# EXERCISE DIRECTIONS
Whenever a line in the entries below contains "data", copy that line.

# TASK MATERIAL
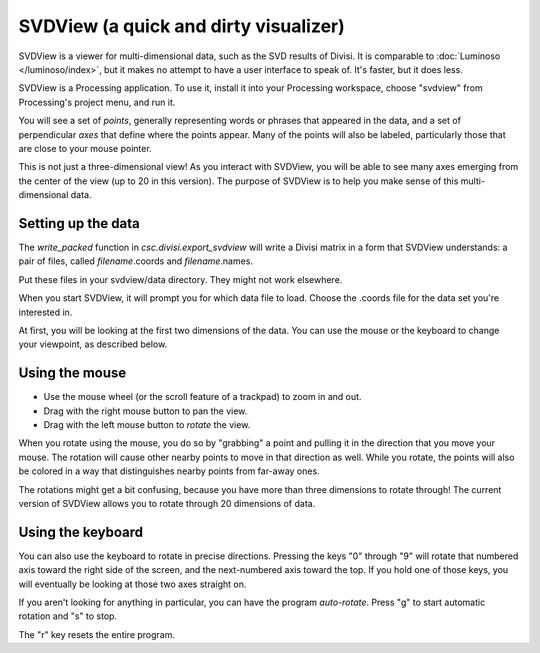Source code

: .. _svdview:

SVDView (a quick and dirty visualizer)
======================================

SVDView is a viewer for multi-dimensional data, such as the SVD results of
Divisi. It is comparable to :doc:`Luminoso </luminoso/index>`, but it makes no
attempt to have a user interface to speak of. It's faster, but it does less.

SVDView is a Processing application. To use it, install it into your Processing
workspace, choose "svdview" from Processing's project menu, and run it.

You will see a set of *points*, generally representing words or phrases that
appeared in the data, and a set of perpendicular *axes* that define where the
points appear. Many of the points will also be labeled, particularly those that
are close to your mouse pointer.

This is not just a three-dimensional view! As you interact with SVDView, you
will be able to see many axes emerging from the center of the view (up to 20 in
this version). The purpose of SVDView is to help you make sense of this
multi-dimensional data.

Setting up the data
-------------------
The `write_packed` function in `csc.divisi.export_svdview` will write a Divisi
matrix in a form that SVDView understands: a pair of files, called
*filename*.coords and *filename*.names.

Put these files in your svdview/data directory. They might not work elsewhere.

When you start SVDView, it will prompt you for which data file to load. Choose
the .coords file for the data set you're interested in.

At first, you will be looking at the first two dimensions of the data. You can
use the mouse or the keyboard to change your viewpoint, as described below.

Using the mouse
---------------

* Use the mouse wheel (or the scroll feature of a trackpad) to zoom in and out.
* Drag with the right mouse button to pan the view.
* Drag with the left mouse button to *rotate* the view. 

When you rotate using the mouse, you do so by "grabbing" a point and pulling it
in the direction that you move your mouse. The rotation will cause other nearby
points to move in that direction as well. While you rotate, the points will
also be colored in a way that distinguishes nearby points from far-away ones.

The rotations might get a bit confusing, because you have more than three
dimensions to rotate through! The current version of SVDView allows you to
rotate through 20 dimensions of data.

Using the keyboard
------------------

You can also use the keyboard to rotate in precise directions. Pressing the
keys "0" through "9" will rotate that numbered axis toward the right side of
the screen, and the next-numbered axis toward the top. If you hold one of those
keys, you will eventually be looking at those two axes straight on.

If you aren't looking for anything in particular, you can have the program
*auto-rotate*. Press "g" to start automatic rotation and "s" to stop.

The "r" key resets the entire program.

# WRITTEN RESPONSE
SVDView is a viewer for multi-dimensional data, such as the SVD results of
appeared in the data, and a set of perpendicular *axes* that define where the
multi-dimensional data.
Setting up the data
Put these files in your svdview/data directory. They might not work elsewhere.
When you start SVDView, it will prompt you for which data file to load. Choose
the .coords file for the data set you're interested in.
At first, you will be looking at the first two dimensions of the data. You can
rotate through 20 dimensions of data.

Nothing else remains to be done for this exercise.